Page text:
____
Something I actually came across a while back was a PC game that had been made available as a download for the first time. The EULA still said that it was a breach of contract to install it without physical media. Umm.... Looks like somebody didn't run that one by Legal before going live.

Arbitration clauses are frequently ignored by both sides. Sometimes they'll be enforced, and there's litigation about whether or not such clauses are enforceable, but there are a ton of times where the clause is in there but never gets used. Usually, Legal snuck it in there without anyone in the business departments knowing about it.

There are also some borderline cases that are generally ignored by both sides but sometimes enforced. Take, for example, the clause in most vehicle leases that says that only the signing lessee is permitted to drive the vehicle. Vehicle lessees permit other people to drive their vehicles all the time, and this is generally not a problem for anyone. But if the lessor finds that the signer wasn't actually the primary driver but had really only just signed for credit purposes? Yeah, they'll enforce that, because they'll be worried about whether or not the real driver will adequately protect the vehicle. So this is one that is ignored by both sides a lot of the time but actually does get enforced in some cases. Pretty much any time you see a "Only the signer can use this" clause, this is probably what's going on: the other side doesn't care until they do.
____
Saved entries:
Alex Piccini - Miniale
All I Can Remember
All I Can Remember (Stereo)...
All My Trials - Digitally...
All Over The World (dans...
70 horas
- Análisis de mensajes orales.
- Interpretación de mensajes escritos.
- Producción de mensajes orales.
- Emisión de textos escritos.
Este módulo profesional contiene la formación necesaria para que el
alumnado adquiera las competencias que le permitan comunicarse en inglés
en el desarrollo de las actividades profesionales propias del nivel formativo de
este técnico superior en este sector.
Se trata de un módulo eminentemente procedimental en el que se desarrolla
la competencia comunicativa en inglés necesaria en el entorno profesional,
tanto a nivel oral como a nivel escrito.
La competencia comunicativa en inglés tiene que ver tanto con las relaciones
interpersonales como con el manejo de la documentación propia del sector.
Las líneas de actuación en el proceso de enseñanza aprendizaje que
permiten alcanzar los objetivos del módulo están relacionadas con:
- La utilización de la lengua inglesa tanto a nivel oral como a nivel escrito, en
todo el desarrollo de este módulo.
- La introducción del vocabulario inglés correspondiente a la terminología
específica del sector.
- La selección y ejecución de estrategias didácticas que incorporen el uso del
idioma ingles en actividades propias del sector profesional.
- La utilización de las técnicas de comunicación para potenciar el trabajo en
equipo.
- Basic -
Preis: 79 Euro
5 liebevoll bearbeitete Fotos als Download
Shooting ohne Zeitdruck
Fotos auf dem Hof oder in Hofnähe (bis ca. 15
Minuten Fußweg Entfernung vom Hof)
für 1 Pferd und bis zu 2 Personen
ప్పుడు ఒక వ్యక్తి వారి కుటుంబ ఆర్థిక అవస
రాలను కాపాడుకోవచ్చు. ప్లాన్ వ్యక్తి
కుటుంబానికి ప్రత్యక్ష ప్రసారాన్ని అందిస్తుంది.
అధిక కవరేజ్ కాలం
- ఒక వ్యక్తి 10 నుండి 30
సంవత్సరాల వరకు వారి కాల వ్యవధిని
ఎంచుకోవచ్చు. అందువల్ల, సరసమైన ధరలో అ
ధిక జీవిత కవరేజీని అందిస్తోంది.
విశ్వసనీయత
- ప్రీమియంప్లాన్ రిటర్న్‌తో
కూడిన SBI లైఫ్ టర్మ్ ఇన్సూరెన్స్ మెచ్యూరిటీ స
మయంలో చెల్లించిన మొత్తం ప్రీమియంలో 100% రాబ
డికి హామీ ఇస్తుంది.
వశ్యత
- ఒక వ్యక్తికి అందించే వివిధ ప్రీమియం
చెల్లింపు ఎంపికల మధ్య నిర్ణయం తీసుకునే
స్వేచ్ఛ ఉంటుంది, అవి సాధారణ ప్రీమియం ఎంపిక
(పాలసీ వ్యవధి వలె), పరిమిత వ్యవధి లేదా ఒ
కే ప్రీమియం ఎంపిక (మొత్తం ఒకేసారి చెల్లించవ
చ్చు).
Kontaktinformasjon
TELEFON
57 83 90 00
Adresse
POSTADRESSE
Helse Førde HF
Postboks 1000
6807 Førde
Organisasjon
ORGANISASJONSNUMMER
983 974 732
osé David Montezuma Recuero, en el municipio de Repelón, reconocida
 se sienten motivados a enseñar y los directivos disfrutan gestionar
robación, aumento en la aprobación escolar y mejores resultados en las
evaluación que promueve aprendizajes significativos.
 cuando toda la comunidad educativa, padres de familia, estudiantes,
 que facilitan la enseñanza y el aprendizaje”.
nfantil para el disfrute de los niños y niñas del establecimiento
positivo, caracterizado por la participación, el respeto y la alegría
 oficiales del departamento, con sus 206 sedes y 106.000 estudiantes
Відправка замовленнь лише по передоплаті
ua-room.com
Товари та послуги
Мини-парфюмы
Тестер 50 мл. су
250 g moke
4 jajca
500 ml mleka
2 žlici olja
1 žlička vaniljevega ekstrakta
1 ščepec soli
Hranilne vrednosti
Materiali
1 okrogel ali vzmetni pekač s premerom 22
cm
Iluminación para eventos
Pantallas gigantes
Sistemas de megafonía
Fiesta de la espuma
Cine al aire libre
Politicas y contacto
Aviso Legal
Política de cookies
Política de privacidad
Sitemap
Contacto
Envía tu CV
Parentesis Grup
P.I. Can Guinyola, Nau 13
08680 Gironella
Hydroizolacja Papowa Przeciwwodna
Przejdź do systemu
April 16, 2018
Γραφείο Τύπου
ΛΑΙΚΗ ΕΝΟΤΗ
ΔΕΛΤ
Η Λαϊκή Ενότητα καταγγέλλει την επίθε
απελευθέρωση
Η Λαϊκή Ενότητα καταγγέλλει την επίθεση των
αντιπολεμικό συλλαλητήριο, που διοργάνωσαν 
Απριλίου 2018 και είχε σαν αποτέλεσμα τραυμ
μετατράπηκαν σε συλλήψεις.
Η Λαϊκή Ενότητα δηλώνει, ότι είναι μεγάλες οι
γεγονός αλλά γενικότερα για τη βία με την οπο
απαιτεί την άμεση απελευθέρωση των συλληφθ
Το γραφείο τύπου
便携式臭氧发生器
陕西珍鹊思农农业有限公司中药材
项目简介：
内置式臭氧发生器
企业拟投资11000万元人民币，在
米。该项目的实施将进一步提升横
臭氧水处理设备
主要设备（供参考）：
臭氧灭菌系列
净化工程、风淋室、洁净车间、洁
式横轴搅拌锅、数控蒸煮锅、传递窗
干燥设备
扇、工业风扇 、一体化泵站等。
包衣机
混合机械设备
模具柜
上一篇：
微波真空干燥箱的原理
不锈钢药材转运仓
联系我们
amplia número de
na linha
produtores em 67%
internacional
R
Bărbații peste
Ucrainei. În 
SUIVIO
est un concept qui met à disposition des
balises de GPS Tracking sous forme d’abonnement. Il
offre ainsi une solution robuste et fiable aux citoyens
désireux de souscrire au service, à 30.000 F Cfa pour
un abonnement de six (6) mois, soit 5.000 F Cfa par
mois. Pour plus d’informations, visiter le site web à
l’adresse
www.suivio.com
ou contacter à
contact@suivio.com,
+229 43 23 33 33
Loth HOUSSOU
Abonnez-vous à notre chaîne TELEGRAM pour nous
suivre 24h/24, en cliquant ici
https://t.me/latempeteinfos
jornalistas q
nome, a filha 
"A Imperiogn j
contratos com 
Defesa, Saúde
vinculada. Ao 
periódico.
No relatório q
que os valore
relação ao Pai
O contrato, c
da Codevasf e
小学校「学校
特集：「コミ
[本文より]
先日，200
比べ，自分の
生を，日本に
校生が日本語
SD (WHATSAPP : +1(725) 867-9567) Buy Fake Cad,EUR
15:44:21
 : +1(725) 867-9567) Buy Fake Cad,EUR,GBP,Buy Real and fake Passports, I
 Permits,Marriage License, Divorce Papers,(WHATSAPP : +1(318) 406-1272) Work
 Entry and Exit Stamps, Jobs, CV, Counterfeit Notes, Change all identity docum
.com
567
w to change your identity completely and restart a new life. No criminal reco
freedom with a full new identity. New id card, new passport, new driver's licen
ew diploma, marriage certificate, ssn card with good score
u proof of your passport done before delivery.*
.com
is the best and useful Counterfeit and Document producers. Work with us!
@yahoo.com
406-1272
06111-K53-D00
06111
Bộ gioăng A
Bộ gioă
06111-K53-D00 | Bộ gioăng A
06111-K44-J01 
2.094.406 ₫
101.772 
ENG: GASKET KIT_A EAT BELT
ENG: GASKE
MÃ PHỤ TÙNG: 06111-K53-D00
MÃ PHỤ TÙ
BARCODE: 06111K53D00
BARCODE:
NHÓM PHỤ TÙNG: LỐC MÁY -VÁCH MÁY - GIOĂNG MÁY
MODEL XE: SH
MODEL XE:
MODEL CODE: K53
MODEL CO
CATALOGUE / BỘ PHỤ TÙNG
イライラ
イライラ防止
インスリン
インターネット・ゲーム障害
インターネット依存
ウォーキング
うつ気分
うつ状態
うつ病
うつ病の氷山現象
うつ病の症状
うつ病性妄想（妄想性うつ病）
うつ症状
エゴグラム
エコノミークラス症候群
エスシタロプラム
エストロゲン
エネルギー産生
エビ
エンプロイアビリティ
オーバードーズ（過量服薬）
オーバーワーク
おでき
____
Problem description: According to the text about contract clauses, what did the EULA of the newly downloadable PC game still say? These lines have nothing to do with the text about contract clauses.

Exercise response: It said that installing the game without physical media was a breach of contract.